(162a) Mechanism of Water Adsorption in Hydrophobic Nanospaces of Disordered Carbons

The understanding of the mechanism
of water adsorption in the hydrophobic nanospaces of
carbons is critical to many industrial processes for gas separation and water
purification, and to emerging nanotechnologies for desalination, CO₂
capture from flue gas, and separation by nanofluidic
devices. While there have been numerous attempts at simulating water adsorption
in hydrophobic carbons using idealized models of independent slit pores, only qualitative
agreement with experiment has been achieved, and the answer to the difficult
question of how water enters such spaces has remained elusive.
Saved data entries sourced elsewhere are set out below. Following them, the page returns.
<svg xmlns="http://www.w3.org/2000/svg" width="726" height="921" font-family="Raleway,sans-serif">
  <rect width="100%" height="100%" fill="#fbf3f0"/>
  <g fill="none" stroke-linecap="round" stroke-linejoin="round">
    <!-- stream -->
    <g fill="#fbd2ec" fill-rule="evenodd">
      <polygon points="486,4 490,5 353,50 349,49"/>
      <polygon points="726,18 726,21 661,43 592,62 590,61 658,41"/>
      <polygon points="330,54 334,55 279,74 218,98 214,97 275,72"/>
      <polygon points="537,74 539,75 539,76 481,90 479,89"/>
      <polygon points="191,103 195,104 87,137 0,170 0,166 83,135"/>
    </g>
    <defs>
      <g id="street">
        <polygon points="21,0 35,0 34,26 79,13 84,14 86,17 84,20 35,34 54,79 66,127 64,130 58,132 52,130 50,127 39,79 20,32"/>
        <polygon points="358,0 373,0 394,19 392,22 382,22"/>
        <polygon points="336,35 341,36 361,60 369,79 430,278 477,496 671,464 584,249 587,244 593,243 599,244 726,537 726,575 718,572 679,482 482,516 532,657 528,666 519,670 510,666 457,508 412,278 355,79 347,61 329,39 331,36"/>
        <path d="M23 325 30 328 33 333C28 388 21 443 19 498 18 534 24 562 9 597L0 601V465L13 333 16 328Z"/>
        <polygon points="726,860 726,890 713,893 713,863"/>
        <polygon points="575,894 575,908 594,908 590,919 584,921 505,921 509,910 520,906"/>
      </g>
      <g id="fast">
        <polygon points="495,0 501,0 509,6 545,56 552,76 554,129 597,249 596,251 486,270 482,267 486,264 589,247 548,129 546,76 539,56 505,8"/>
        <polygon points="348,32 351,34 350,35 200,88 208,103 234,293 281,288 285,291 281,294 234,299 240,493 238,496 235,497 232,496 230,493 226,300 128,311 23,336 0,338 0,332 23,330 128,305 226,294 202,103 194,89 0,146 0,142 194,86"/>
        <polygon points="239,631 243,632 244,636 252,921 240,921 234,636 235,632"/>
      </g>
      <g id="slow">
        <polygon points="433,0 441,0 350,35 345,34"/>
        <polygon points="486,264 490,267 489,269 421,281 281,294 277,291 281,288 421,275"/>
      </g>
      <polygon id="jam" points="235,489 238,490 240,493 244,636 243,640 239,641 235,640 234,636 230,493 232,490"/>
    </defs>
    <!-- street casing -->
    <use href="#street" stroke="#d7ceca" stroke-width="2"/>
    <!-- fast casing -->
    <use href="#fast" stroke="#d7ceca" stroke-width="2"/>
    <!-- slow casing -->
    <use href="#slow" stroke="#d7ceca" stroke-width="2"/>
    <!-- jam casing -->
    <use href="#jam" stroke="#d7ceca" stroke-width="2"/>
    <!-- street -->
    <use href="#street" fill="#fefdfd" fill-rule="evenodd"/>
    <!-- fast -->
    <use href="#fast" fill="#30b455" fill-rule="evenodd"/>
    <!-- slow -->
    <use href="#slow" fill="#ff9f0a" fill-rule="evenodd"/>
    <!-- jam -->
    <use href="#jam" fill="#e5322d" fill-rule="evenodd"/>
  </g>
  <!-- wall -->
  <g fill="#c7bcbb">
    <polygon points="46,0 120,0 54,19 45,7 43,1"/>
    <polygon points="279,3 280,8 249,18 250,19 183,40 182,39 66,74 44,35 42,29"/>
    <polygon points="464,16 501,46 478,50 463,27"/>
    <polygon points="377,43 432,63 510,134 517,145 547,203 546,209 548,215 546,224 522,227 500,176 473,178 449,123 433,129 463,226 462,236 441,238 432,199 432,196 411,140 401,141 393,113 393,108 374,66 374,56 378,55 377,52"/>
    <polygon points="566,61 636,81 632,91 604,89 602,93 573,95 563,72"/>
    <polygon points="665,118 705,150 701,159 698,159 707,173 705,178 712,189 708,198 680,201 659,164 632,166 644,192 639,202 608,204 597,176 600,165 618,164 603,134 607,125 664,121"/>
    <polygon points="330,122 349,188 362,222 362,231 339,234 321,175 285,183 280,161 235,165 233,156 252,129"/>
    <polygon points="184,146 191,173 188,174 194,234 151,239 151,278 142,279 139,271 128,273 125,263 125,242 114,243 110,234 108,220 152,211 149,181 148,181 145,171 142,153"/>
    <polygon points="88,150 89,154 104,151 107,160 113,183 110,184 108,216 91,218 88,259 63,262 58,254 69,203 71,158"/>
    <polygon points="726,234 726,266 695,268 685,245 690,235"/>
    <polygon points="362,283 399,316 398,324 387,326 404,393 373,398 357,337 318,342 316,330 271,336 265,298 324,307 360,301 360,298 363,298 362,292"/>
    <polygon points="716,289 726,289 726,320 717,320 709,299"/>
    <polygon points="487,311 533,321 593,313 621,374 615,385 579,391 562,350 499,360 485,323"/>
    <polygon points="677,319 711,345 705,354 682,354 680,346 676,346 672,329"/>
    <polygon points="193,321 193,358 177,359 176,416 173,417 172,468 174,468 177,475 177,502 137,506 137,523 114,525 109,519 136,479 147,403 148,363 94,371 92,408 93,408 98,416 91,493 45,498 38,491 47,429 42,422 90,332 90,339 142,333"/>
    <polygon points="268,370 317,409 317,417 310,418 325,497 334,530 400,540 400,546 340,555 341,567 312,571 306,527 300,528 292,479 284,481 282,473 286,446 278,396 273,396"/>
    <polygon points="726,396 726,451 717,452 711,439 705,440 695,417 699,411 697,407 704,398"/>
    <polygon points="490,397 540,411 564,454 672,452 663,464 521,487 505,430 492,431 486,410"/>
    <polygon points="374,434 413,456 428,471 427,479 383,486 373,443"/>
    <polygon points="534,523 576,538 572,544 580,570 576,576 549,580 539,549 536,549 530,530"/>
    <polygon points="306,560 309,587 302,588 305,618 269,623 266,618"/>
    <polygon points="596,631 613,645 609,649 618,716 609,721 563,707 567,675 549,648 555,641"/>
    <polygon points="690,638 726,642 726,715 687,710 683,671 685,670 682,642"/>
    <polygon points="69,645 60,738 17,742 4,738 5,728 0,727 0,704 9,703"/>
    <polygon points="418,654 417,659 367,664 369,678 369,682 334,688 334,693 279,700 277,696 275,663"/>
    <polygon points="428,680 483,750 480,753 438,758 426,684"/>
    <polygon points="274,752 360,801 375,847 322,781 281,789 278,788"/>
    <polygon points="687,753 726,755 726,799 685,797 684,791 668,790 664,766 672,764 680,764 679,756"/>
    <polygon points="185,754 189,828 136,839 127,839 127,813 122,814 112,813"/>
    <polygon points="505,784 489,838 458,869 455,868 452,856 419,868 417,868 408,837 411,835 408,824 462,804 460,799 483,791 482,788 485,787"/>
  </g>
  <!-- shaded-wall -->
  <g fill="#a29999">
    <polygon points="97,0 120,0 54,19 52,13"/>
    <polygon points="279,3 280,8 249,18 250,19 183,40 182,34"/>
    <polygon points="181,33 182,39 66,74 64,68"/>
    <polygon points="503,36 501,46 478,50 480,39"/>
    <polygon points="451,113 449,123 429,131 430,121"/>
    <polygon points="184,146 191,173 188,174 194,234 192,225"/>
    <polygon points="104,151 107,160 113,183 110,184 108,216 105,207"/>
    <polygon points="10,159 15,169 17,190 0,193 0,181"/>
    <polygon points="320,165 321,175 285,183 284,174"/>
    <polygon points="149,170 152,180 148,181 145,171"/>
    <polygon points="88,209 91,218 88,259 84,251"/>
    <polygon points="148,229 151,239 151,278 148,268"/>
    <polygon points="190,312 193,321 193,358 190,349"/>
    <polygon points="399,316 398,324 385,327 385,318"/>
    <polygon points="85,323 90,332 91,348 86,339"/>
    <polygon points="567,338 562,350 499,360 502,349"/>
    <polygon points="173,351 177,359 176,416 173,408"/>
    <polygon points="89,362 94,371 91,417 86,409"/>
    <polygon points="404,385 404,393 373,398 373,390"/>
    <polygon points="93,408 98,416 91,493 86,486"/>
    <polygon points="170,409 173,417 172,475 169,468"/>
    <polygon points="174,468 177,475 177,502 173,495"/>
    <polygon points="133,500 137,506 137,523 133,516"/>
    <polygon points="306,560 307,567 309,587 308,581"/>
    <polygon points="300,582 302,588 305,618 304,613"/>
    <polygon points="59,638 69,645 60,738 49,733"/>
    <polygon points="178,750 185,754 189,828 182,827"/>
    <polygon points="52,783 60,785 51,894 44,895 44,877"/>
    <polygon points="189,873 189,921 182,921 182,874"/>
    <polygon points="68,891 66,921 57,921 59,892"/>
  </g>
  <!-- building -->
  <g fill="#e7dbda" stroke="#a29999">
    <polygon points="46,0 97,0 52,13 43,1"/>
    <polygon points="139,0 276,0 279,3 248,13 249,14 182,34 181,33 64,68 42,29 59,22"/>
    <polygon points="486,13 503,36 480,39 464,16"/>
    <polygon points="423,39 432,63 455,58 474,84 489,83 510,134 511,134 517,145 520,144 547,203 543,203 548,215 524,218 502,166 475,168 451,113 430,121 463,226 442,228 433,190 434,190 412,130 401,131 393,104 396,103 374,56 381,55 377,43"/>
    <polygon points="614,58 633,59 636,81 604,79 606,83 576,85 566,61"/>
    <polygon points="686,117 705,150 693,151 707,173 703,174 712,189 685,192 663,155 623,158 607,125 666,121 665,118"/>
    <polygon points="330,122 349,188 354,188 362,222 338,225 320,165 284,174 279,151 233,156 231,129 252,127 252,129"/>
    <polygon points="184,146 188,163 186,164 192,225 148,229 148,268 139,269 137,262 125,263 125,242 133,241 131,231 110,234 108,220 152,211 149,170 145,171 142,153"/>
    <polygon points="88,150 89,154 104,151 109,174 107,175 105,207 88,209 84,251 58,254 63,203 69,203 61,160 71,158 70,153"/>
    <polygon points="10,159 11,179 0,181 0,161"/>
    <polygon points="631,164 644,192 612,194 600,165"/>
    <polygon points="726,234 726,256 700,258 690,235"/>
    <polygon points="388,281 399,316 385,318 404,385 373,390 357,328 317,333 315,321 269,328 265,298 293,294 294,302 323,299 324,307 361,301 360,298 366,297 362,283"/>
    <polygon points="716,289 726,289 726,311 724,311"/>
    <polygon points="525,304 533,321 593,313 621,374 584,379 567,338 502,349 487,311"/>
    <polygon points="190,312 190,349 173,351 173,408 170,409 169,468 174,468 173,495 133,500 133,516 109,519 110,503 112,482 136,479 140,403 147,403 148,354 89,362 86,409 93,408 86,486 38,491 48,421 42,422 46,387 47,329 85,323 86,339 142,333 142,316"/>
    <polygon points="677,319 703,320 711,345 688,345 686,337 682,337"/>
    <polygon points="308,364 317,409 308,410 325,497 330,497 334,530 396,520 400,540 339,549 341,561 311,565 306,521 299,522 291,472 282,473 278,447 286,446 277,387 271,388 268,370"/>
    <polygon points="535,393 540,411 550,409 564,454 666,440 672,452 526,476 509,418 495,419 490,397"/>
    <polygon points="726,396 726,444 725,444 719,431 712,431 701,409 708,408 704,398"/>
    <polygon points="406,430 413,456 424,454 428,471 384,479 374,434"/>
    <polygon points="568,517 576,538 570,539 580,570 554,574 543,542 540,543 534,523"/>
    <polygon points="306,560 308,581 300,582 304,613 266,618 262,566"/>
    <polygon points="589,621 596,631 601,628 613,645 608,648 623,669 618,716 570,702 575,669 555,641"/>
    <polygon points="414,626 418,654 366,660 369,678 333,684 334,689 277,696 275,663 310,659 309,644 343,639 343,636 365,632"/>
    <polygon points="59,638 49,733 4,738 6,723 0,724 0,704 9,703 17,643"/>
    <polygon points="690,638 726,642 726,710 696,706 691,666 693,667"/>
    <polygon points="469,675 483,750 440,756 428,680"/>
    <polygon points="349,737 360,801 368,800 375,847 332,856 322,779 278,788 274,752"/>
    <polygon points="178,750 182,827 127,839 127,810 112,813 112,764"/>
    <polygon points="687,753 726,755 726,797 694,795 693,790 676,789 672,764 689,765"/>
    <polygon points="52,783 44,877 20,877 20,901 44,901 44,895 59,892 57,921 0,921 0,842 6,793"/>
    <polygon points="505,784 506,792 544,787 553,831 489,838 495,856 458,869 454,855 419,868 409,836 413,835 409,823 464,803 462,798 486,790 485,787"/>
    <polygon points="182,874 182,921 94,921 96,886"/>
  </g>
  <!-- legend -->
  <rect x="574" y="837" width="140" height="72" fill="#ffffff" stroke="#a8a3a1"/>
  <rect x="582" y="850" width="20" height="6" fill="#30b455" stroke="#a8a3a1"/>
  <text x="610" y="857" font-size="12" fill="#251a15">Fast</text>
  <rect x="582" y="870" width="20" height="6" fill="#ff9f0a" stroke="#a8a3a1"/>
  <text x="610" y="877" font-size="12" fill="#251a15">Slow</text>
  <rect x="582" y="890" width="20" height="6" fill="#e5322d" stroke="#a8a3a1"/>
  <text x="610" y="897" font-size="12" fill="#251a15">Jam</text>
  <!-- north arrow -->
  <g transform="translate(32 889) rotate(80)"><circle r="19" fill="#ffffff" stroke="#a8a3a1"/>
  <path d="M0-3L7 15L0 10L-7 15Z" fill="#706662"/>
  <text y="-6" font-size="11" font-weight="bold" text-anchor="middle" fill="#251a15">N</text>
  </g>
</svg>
Using grand
canonical Monte Carlo (GCMC) simulations with a realistic model of a disordered
hydrophobic carbon, we show that the key to the puzzle is the connectivity of the
structure ? overlooked by independent slit pore models. Our simulations and
data confirm that significant amount of water adsorbs below the saturation
pressure in purely hydrophobic nanopores, and it is
demonstrated that this occurs only when pore entries are sufficiently large to allow
the passage of stable hydrogen-bonded water clusters. We investigate the effect
of pore connectivity through synthetic models of connected and unconnected slit
pores, and show that the connectivity to narrow water-filled pores mediates the
adsorption of water in large hydrophobic nanospaces. This
unique feature is not observed for nonpolar or weakly
polar gases (e.g. Ar or N₂) at subcritical
conditions, and explains why the Kelvin equation fails to estimate the
condensation pressure for water. The results open the door for the design and
tailoring of efficient adsorbents for CO₂ capture, in which the
co-adsorption of water vapor which saturates flue gas is inhibited.